Obra, estilo e características literárias A obra de Elýtis é vasta e multifacetada, abrangendo vários livros de poesia que exploram intensamente a relação entre o ser humano e o cosmos, a beleza da existência e a memória. "Sol Vermelho" (Ήλιος ο πρώτος), "O Canto de Jiro e de Asma" (Το Άσμα του Ιησού και της Ασμας), "Maria Nefeli" (Μαρία Νεφέλη), e a sua obra mais célebre, "O Axileu" (Το Άξιον Εστί), são alguns dos seus trabalhos mais importantes. O seu estilo é caracterizado por uma linguagem lírica e imagética, onde a luz, a cor e os elementos naturais desempenham um papel fundamental. Utiliza frequentemente o verso livre, explorando uma musicalidade intrínseca e um ritmo particular. Temas como o amor, a morte, a identidade grega, a espiritualidade e a busca pela beleza absoluta são recorrentes. A sua poesia, embora profundamente enraizada na cultura grega, alcança uma dimensão universal, celebrando a condição humana e a resiliência do espírito.

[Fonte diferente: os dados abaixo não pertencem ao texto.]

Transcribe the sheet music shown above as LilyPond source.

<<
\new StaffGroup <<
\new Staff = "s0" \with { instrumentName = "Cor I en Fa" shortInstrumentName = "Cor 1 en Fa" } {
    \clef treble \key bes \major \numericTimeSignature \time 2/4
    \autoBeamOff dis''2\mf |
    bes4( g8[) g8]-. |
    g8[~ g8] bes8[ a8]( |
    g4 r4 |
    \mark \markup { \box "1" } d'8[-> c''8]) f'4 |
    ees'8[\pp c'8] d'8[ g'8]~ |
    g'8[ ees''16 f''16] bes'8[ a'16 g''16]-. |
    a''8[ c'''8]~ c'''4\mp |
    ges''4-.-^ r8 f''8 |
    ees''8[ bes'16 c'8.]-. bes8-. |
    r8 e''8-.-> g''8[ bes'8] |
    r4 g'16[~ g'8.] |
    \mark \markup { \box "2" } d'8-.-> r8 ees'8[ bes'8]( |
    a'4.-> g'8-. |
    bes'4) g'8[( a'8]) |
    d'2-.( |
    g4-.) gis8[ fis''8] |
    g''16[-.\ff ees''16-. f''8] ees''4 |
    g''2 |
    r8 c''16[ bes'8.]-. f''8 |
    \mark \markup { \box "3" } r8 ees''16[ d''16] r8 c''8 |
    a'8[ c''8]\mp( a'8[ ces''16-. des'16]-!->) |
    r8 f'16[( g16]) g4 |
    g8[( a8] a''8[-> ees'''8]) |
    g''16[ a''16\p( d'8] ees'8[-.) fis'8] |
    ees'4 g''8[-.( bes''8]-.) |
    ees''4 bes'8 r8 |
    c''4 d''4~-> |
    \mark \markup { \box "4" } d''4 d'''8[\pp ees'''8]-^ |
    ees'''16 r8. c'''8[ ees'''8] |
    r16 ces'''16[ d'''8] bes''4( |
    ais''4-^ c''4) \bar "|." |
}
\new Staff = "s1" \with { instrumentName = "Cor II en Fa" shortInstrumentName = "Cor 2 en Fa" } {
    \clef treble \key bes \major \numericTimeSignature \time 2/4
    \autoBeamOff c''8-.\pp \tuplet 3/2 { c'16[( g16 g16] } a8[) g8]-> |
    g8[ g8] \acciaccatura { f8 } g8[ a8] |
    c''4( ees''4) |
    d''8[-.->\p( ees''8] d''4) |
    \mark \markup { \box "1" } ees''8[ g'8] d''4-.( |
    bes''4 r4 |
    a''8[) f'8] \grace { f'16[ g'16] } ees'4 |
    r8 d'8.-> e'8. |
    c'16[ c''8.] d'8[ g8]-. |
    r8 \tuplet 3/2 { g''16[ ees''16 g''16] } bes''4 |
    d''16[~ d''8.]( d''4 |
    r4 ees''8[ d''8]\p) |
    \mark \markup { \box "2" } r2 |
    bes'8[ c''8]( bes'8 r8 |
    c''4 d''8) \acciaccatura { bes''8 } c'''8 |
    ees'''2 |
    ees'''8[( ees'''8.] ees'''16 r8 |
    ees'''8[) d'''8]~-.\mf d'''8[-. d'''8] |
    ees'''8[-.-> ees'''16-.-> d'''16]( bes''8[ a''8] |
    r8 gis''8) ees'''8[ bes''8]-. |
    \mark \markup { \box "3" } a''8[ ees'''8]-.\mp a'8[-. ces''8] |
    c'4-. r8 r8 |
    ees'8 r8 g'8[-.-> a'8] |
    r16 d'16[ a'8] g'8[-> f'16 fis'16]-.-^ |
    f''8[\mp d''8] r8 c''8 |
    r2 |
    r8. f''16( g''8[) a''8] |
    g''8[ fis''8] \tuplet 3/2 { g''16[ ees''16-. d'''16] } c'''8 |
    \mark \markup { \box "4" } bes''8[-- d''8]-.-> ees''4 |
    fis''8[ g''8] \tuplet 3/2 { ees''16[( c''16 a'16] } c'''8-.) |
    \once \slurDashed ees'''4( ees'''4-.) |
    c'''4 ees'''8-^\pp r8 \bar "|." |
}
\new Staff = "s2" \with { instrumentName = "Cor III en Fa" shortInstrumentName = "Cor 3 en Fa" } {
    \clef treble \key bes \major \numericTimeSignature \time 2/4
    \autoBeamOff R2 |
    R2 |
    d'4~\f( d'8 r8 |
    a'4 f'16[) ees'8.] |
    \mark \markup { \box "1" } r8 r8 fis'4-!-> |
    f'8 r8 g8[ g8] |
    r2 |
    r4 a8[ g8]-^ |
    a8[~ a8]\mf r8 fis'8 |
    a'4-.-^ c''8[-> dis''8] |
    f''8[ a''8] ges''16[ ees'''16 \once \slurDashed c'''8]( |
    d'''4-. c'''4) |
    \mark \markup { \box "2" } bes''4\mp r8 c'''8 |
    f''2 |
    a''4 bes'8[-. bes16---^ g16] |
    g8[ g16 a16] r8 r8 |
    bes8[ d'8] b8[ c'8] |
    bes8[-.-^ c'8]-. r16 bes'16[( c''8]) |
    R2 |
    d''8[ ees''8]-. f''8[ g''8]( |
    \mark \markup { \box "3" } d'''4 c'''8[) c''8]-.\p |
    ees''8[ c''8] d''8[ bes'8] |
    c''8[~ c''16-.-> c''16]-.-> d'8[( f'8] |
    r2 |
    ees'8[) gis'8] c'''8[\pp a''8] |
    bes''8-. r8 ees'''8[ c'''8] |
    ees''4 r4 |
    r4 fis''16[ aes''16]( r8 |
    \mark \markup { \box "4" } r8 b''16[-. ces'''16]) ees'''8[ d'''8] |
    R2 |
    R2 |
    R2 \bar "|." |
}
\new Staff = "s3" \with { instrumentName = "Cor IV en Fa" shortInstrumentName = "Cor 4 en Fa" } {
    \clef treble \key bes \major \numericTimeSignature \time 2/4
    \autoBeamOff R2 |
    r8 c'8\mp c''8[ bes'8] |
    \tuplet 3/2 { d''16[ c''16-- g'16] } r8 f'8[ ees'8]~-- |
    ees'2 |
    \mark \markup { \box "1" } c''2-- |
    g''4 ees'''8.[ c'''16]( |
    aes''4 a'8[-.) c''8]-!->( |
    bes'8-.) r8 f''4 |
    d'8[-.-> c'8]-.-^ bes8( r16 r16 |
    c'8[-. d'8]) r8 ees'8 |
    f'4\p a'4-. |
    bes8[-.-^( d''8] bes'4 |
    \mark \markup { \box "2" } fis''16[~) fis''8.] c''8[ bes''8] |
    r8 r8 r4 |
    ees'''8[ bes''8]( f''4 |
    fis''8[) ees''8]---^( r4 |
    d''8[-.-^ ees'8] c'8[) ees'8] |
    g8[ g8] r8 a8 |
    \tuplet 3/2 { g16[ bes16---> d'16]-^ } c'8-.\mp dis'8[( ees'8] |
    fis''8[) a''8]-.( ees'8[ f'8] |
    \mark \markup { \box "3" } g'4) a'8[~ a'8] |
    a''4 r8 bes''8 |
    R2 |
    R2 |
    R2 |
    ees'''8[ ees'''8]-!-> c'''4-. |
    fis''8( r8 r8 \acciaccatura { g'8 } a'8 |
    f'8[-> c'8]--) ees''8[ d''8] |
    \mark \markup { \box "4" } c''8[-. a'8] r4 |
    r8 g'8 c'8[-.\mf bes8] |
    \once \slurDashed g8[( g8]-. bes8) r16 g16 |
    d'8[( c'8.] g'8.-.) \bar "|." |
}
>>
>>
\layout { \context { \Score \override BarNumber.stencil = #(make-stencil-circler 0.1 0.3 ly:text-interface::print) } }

Obra, estilo e características literárias

Contexto cultural e histórico Elýtis viveu num período conturbado da história grega e europeia, marcado pelas Guerras Mundiais, a Guerra Civil Grega e a ditadura militar. A sua poesia, no entanto, procurou sempre transcender o sofrimento e a destruição, encontrando na beleza da natureza e na força da identidade grega uma forma de resistência e esperança. Foi uma figura integrada nos círculos literários europeus, mantendo relações com outros escritores e artistas, e a sua obra reflete um diálogo constante com as correntes literárias da sua época, em particular o Surrealismo.

Obra, estilo e características literárias

Vida pessoal Elýtis teve uma vida discreta, dedicada à sua arte. As suas relações pessoais e familiares, embora não tão publicamente exploradas como a sua obra, certamente informaram a sua visão do mundo e a sua sensibilidade poética. A sua profunda ligação com a Grécia, as suas ilhas e o seu mar, moldou a sua identidade e a sua expressão artística.

Obra, estilo e características literárias

Reconhecimento e receção O reconhecimento de Odysséas Elýtis atingiu o seu ápice com a atribuição do Prémio Nobel da Literatura em 1979, "pela sua poesia, que, sobre um fundo de tradição, constrói com grande força sensorial e com subtileza intelectual a sua visão de um destino grego de sofrimento". Este prémio consolidou a sua posição como um dos grandes poetas do século XX, tanto na Grécia como a nível internacional. A sua obra é objeto de estudo e admiração por parte de críticos e académicos em todo o mundo.

Obra, estilo e características literárias

Influências e legado Elýtis foi influenciado pela poesia grega antiga e bizantina, bem como pelas vanguardas europeias, especialmente o Surrealismo. A sua obra, por sua vez, influenciou profundamente a poesia grega moderna e contemporânea, e a sua abordagem à linguagem e aos temas continua a inspirar poetas em todo o mundo. A sua celebração da identidade grega e da beleza do Egeu tornou-se um marco na literatura.

Obra, estilo e características literárias

Interpretação e análise crítica A obra de Elýtis tem sido interpretada de diversas formas, frequentemente destacando-se a sua dimensão metafísica e a sua busca pela transcendência através da beleza. As suas explorações do sofrimento, da memória e da identidade grega, aliadas a uma linguagem de rara plasticidade, convidam a múltiplas leituras, tanto a nível estético quanto filosófico. A sua poesia é vista como um hino à vida e à esperança, mesmo perante as adversidades.

Obra, estilo e características literárias

Curiosidades e aspetos menos conhecidos Embora reconhecido como um poeta de renome mundial, Elýtis manteve uma postura reservada quanto à sua vida pessoal. A sua paixão pela pintura, que praticou com dedicação, revela outra faceta do seu talento artístico. A forma como a luz e as cores do Egeu se traduzem na sua poesia é um dos aspetos mais fascinantes da sua obra, demonstrando uma profunda conexão sensorial com o seu ambiente.

Obra, estilo e características literárias

Morte e memória Odysséas Elýtis faleceu pacificamente em Atenas, em 1996. A sua morte marcou o fim de uma era na poesia grega, mas o seu legado poético permanece vivo e vibrante. As suas obras continuam a ser lidas, estudadas e traduzidas, mantendo a sua relevância e a sua capacidade de inspirar novas gerações de leitores e escritores. O seu nome está gravado na história da literatura mundial.